Leutkirch – Aus dem Vorstand des Fördervereins Galluskapelle Winterberg verabschiedet hat sich bei der Jahreshauptversammlung des Vereins am Freitag vergangener Woche Bärbel Fischer. Die Lehrerin a. D. war seit den Anfängen des Vereins im Jahr 2000 Schriftführerin und Öffentlichkeitsarbeiterin des Vereins – und eine treibende Kraft bei der Organisation der Veranstaltungen in der Kapelle. Nun hört sie altershalber auf. Die Jahresversammlung wählte die bisherige Beisitzerin Gerlinde Mast zur Nachfolgerin von Bärbel Fischer. Gerg Zimmer bedankte sich bei Bärbel Fischer für viele Jahre engagierter Mitarbeit und überreichte zum Abschied einen Strauß Sonnenblumen. Neu im Vorstand sind nun Rudi Patzelt, Mitglied des Kirchengemeinderats der evangelischen Kirchengemeinde Leutkirch und den Leutkircher Forstsachverständige Werner Scholtes. Der Vorstand wurde durch die einstimmige Wahl der beiden neuen Beisitzer um eine Vorstandsposition erweitert.

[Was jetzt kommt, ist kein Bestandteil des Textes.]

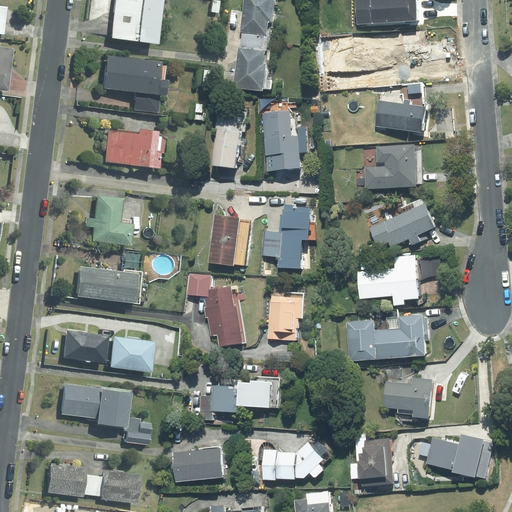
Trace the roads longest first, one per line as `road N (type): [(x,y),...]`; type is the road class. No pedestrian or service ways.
road 1 (residential): [(0,481),(59,0)]
road 2 (residential): [(475,0),(491,214),(484,305)]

„Wir freuen uns, das Rudi Patzelt und Werner Scholtes nun der evangelischen Kirchengemeinde in unserem ökumenischen Gremium wieder mehr Gewicht geben“, sagte Georg Zimmer, der Vorsitzende des Vereins. Zimmer führt den Verein von Anbeginn, seine Stellvertreterin ist Pfarrerin Ulrike Rose, 3. Vorsitzende ist Monika Heinz, die Kasse führt Jürgen Günzler. Außerdem als Beisitzer im Vorstand des Fördervereins: Dennis Hemer, Jugendreferent der katholischen Kirchengemeinde St. Martin und vhs-Leiter Karl-Anton Maucher.

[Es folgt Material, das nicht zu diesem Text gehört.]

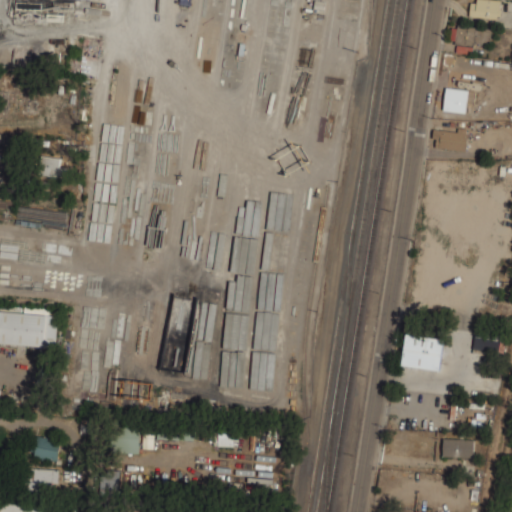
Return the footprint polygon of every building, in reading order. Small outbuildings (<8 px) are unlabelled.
[(470,0),(470,17),(499,19),(500,1),(486,0),(470,0)] [(456,52),(473,54),(474,43),(491,45),(492,30),(453,25),(450,42),(457,43),(456,52)] [(474,101),(475,91),(451,87),(448,111),(465,113),(467,101),(474,101)] [(435,130),(434,149),(466,150),(467,128),(458,128),(458,131),(435,130)] [(65,159),(44,155),(40,172),(62,177),(65,159)] [(0,344),(45,345),(46,312),(0,311),(0,344)] [(443,339),(404,336),(403,367),(441,369),(443,339)] [(499,340),(475,337),(473,352),(497,356),(499,340)] [(199,424),(157,424),(157,439),(199,439),(199,424)] [(140,425),(109,425),(109,452),(140,452),(140,425)] [(233,445),(233,428),(214,428),(214,445),(233,445)] [(143,448),(153,449),(154,434),(143,433),(143,448)] [(33,456),(56,460),(59,439),(36,435),(33,456)] [(474,439),(443,439),(443,456),(473,457),(474,439)] [(57,493),(57,467),(23,467),(23,493),(57,493)] [(112,491),(118,492),(121,471),(102,468),(99,493),(112,495),(112,491)] [(0,511),(43,511),(44,505),(0,501),(0,511)]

Der Förderverein zähle derzeit rund 150 Mitglieder, berichtete Zimmer. Das bedeute eine Zunahme um 14 Personen. Die Besucherzahl auf dem Winterberg habe sich auch in „Corona-Zeiten“ positiv entwickelt. Wie den Anliegenbüchern (27 Bücher seit 2000 mit rund 30.000 Einträgen) zu entnehmen ist, haben gerade in Corona-Zeiten mehr Menschen als sonst die Galluskapelle auf dem Winterberg besucht, insgesamt ergeben Hochrechnungen, dass mehr als 200.000Menschen in 22 Jahren an diesem Ort ihre Sorgen hinterlegt haben, Gott gedankt, nähe gekommen oder zur Ruhe gekommen sind.

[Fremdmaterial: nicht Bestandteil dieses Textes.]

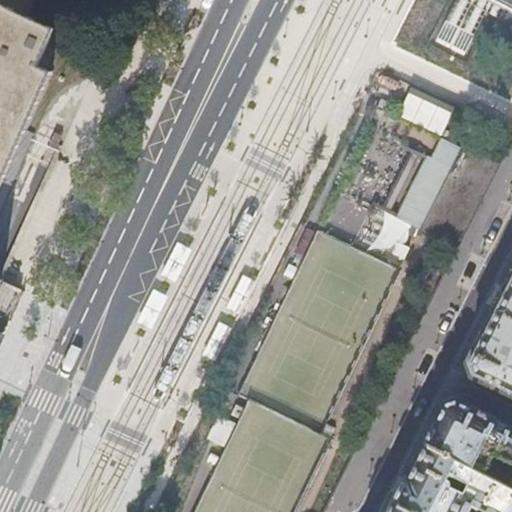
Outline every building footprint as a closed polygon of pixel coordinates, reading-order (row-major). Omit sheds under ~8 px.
[(511,0),(456,0),(435,42),(444,46),(454,51),(463,56),(485,12),(489,13),(500,19),(511,24),(511,0)] [(0,287),(3,281),(0,279),(0,186),(52,72),(38,66),(55,28),(28,16),(2,3),(0,1),(0,287)] [(474,211),(500,163),(441,138),(431,157),(427,155),(397,218),(420,229),(455,248),(474,211)] [(511,274),(501,298),(468,362),(473,376),(511,394),(511,274)] [(439,417),(427,442),(479,469),(487,453),(511,465),(511,482),(511,486),(511,425),(501,420),(460,400),(456,399),(454,399),(450,400),(446,404),(439,417)] [(243,407),(236,404),(230,415),(238,419),(243,407)] [(335,427),(326,424),(321,434),(330,438),(335,427)] [(511,511),(511,486),(479,469),(427,442),(398,499),(391,511),(511,511)]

Die zweimal verschobene Jubiläumsveranstaltung „20 Jahre Galluskapelle“ habe endlich am 3. Juli bei schönstem Wetter stattfinden können. Den gemeinsamen Gottesdienst mit Prälatin Gabriele Wulz und Weihbischof Matthäus Karrer hat Zimmer als „gelebte Ökumene“ in Erinnerung.

Den Unterhalt der Kapelle bezeichnete Zimmer als „eine Daueraufgabe“. Jüngst habe  der Verein die Westfassade renovieren lassen. In den letzten drei Jahren entstanden auch ein neuer Parkplatz und eine behindertengerechte Toilette am Fußen des Winterbergs. Hier freute sich Georg Zimmer über Fördermittel aus dem EU-LEADER-Programm und eine solidarische Unterstützung durch das Tiefbauamt der Stadt. Allerdings sind nun die finanziellen Reserven des Fördervereins fürs erste aufgebraucht. Das nächste Projekt allerdings nimmt man in den Blick. Von der evangelischen Kirchengemeinde hat der Verein eine Kirchenglocke aus dem Turm der Dreifaltigkeitskirche als Geschenk erhalten. Sie soll in einem Glockenträger ihren Platz finden und die Menschen vom Winterberg eines Tages zum Gebet rufen. Dafür allerdings braucht es noch Spenden.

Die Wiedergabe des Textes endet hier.